The causes of MS are not yet known. It is likely that the disease only develops when several conditions are met simultaneously. There are genetic factors of susceptibility and severity, as well as environmental factors which interact with the genetic factors. Thanks to the study of the human genome in its entirety, certain genes (chromosome fragments) or certain normal variants of these genes ("alleles") have been found to be over-represented in MS patients compared with a control population. The most overrepresented gene is part of the major histocompatibility system , which allows lymphocytes to cooperate with each other and is the cause of transplant rejection when there is a mismatch between the graft and the host. Carrying the HLA-DRB1*15* gene increases the relative risk of developing MS by a factor of 3. In the Caucasian population, this gene is present in about 50% of MS patients, compared with only 13% of the normal population. It codes for a protein that activates T lymphocytes. It is therefore neither a necessary nor a sufficient condition for developing MS. More than 200 other susceptibility genes have been detected, with low relative risks of less than 1.3. The vast majority of these genes are related to the immune system, providing indirect evidence of the primary role of this system in disease mechanisms. Some of these are common to other organ-specific inflammatory diseases, such as rheumatoid arthritis, systemic lupus erythematosus, Crohn's disease, psoriasis and childhood diabetes. Some patients are also suffering from MS and from one another of these diseases, or these diseases run in the MS patient's close family. To add to the complexity of the system, it has also been shown that certain genes of the major histocompatibility system are underrepresented in people with MS, and that their presence therefore has a protective role against the disease. For example, the HLA-A*02:01 gene reduces the risk of developing MS by 33%.

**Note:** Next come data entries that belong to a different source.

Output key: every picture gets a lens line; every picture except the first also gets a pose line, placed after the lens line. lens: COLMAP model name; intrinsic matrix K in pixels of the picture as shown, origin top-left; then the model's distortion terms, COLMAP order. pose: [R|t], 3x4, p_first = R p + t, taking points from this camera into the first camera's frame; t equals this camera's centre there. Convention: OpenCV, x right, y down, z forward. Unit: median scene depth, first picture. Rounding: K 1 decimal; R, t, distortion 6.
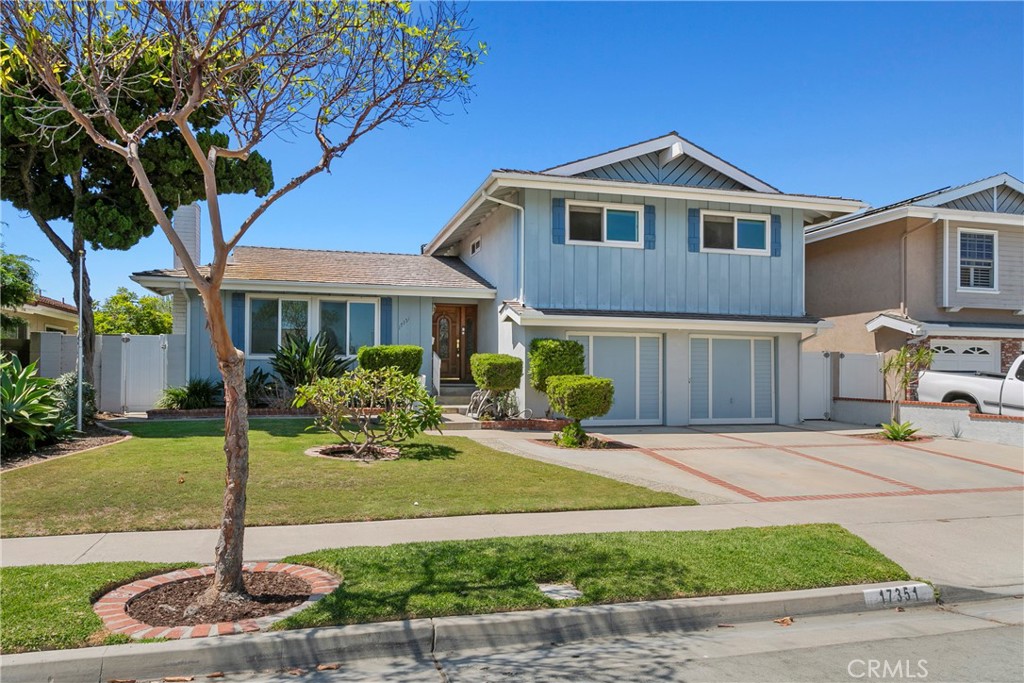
lens RADIAL K [[691.1, 0, 508.2], [0, 691.1, 354.4], [0, 0, 1]] dist [-0.002014, 0.003382]
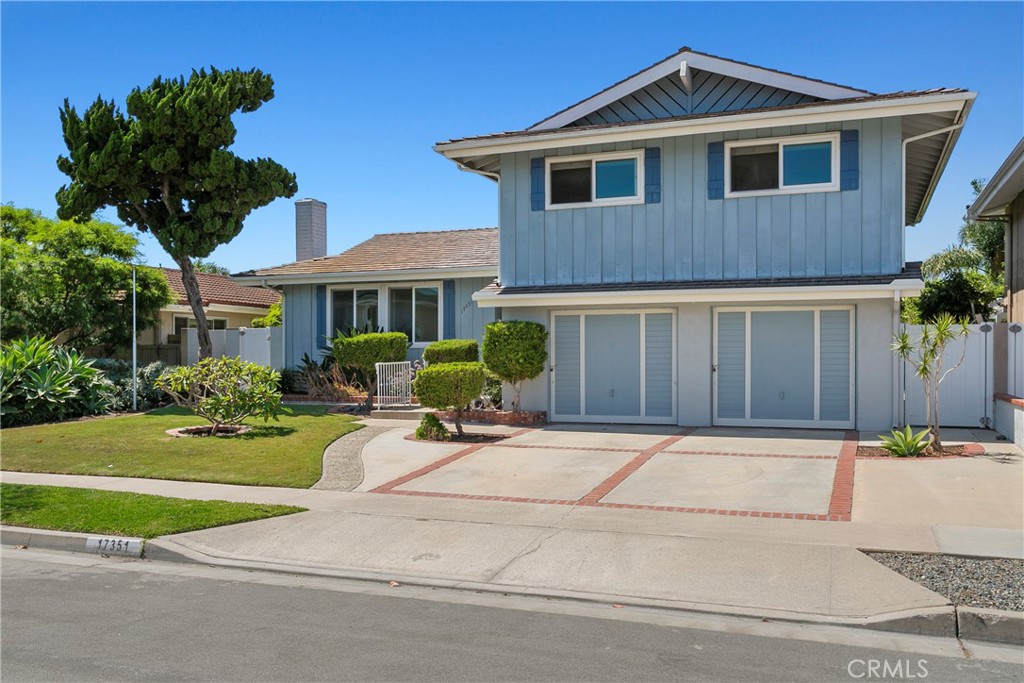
lens RADIAL K [[928.8, 0, 512.0], [0, 928.8, 341.5], [0, 0, 1]] dist [0.005776, 0.002671]
pose [[0.801931, -0.019629, -0.597095, 0.713134], [0.023281, 0.999728, -0.001599, 0.005020], [0.596963, -0.012619, 0.802169, 0.042972]]
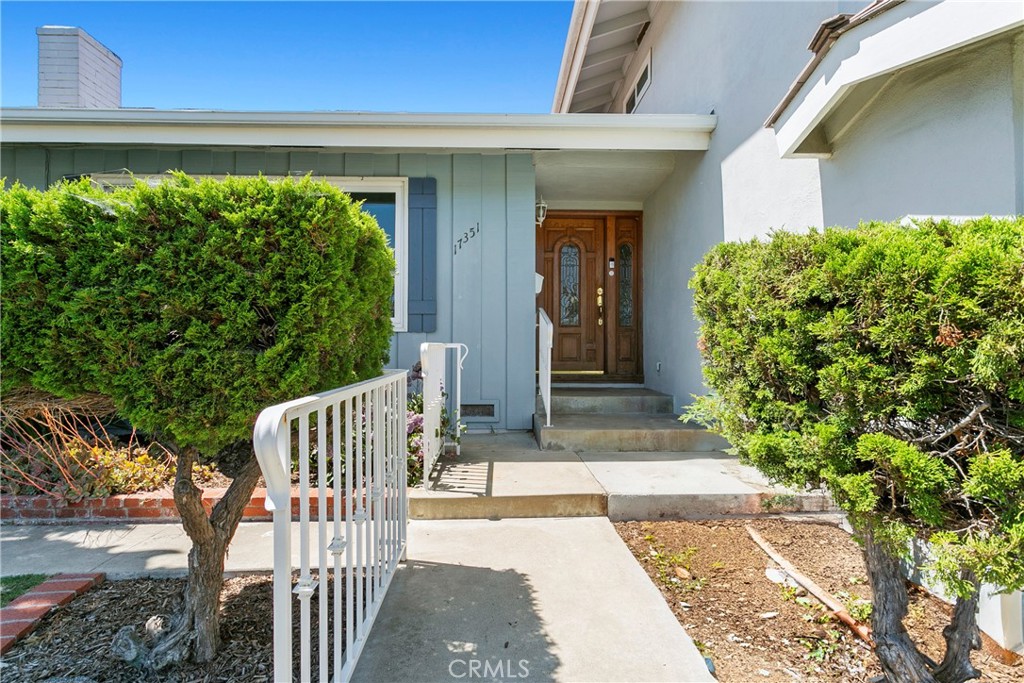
lens RADIAL K [[485.3, 0, 512.0], [0, 485.3, 341.5], [0, 0, 1]] dist [0.001051, 0.000104]
pose [[0.969065, -0.010440, -0.246586, -0.060537], [0.010782, 0.999942, 0.000039, 0.017327], [0.246571, -0.002696, 0.969121, 0.810966]]
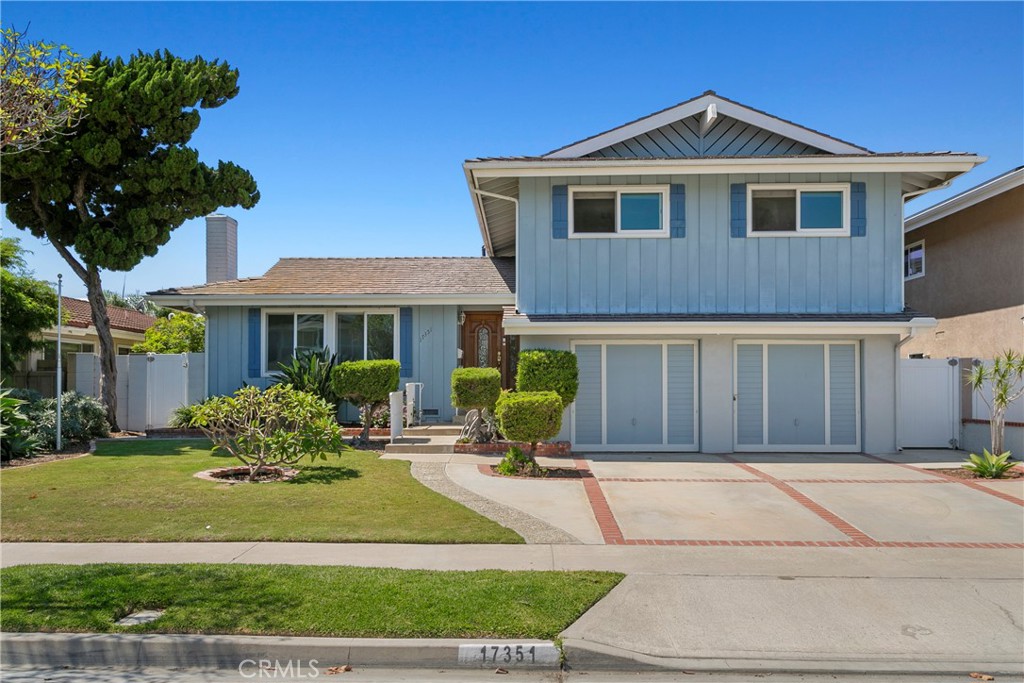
lens RADIAL K [[808.0, 0, 514.0], [0, 808.0, 365.6], [0, 0, 1]] dist [0.006099, 0.004029]
pose [[0.957603, -0.015431, -0.287678, 0.293503], [0.014742, 0.999881, -0.004560, 0.001563], [0.287715, 0.000126, 0.957716, 0.022947]]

Although MS cannot strictly be said to be a hereditary disease, 10% of MS patients have another affected family member. The individual risk is therefore higher if one of the two parents, or a brother or sister, is affected by this disease. Compared with a risk of 0.12% for the Belgian population as a whole, the brothers and sisters of an MS patient have a 3 to 4% risk of developing the disease themselves. For each of the children of an MS patient, this risk is 2.5%. If a homozygous twin ("identical twins") suffers from MS, his or her twin has a 14-25% risk of also suffering from the disease, whereas in the case of heterozygous twins, the risk is the same as between brothers and sisters. The concordance in identical twins is higher in regions where the disease is more common, and lower in regions where it is rarer. This study on twins proves that there is indeed a hereditary factor in MS, but also confirms the important role of the environment in the origin of the disease. If MS were a purely genetic disease, the concordance rate in identical twins would be 100%. 

There are also genetic factors of severity not related to the risk of starting MS, but to the risk of developing a severe form of MS. The main study on this subject was published in 2023 and is based on clinical data from over 22,000 patients worldwide. The authors identified alleles in two different genes, one predicting walking difficulties 3.5 years earlier than in its absence, the other having a protective role for cerebral cognitive reserve. These two genes are completely different from the genes that determine susceptibility to developing the disease, and are not linked to the functioning of the immune system, but are expressed in the CNS. These results need to be confirmed and amplified.